I gave a longer version of this sermon a few years ago but I think maybe it’s important to talk about now and then.
There’s a word we’re going to hear a lot over the next couple of weeks.
That word is Virgin.
We heard it once today already, in our Gospel.
Matthew thinks he’s quoting Isaiah, though actually the word in Isaiah is just “young woman.”
And we’ll hear that word a lot in hymns and carols, as Christmas approaches. “Round yon virgin tender and mild,” and so on.
We know several things about Mary.
God chose her to bear Godself as a human infant.
God respected her enough to ask her permission.
She was bold enough to say Yes.
In the song of faith we call the Magnificat,
She celebrates being chosen by God –
“All generations will call me blessed! How cool is that!!”
And she talks about the things she hopes to see God do:
Tear down the powerful from their thrones!
Raise up the powerless!
Fill the hungry with good food and send the rich away empty!
Nothing mild about all that.
Much later in the Gospels, we see her struggling with her son’s mission. Fearing for him.
Later, she follows him to the cross and watches him die.
She goes on to be one of those who tells his story.
And, yes, at the very beginning, here, she is a virgin.
Somebody who has not yet had that special kind of physical closeness with another person that they teach you about in … is that sixth grade Health?
She says so herself in Luke’s Gospel:
“How exactly am I going to get pregnant with this special baby? Because….”
Out of all the things that we could say about Mary, the fact that she is a virgin is what churches have chosen to say over and over again, down through the centuries.
It’s kind of strange that the historical Church managed to make Mary this icon of purity, when in Matthew’s Gospel, Joseph nearly abandons Mary because he doesn’t know how she got pregnant!
That shame and struggle is part of what Mary agreed to face,
when she said Yes to the angel.
It’s important to Matthew, our Gospel writer, that God works through situations that humans find awkward and shameful.
We learned that through the stories we heard last week, of the women Matthew names in his genealogy of Jesus.

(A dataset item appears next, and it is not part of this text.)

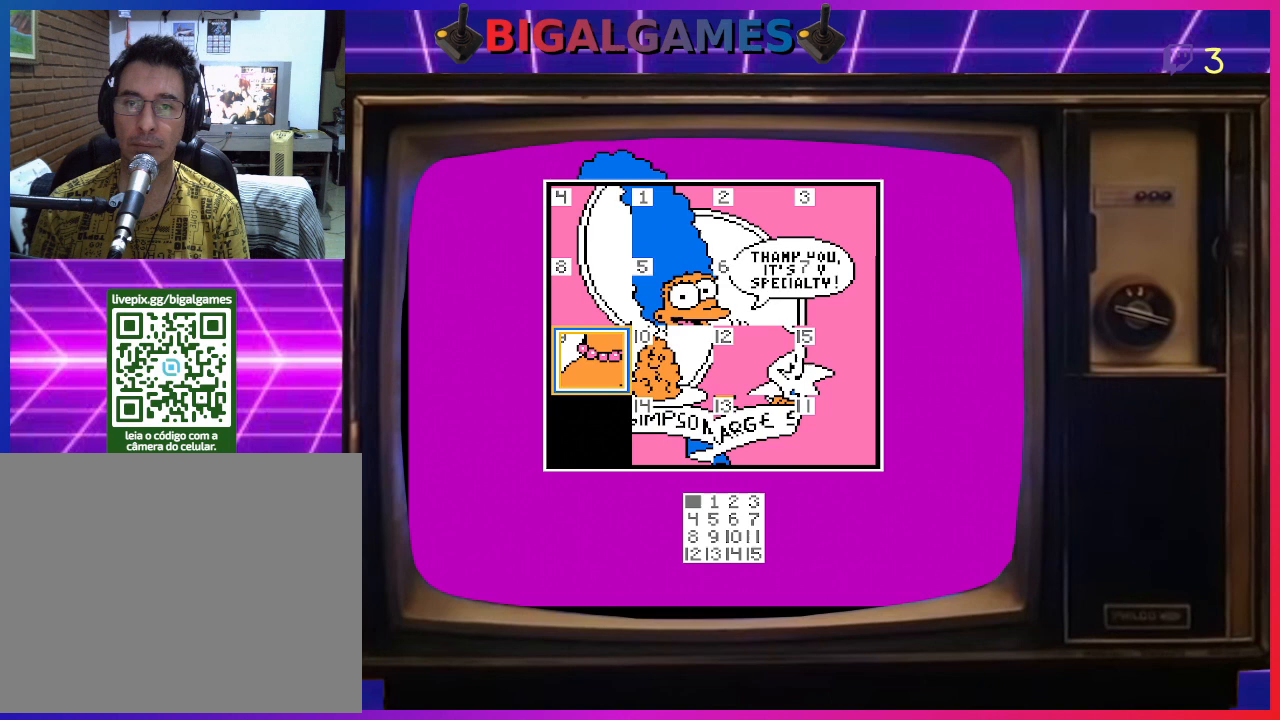
{"buttons": [], "right_stick": "center", "events": [[367, "DPAD_RIGHT", "down"], [467, "DPAD_RIGHT", "up"]]}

But somehow, through the ages, that’s not the message that churches have taken.
And churches have not only obsessively focused on Mary’s virginity; they have made it an ideal for all young people – especially for those categorized as girls and young women.
Many of our sibling churches still put a heavy emphasis on virginity and purity. You may meet people who are wrestling with those “purity culture” messages as they try to build healthy intimate relationships.
Physical intimacy and our choices about it matter, of course.
But I think a lot of the reasons for this focus among some churches and church leaders, over the centuries, are more people-reasons than God-reasons.
Reasons like controlling young women’s behavior, and making sure men know whose children they’re raising.
When the word virgin starts cropping up all over the place in our churches as Christmas approaches, it’s weird because it can evoke or trigger all that stuff.
And it’s weird because out there in the culture virgin is also often used as an insult, especially for young men and amab folks.
When I was in my teens, the message was pretty clearly that girls are bad if they’re not virgins and boys are bad if they are – which was a heck of a double-bind, especially for the straight kids.
My sense is that today the cultural messaging around all that is more complicated, but not necessarily better.
And that there’s still a lot of potential for confusion and shame.
Here’s what I want for the youth and young people of this church. I want physical intimacy to be something you are able to choose freely, if and when you want it, with joy and curiosity and safety, and with somebody who thinks you’re amazing.
I want you to know that your value, your worth, in church and in the world and before God, does not depend on what you have or have not done with your body.
And I want you to be able look to Mary, the mother of God, and not see some icon of purity and perfection we can never live up to, but a young woman – youth group aged! – whom we honor for her courage, her faith in God’s purposes, and her vision for a better world.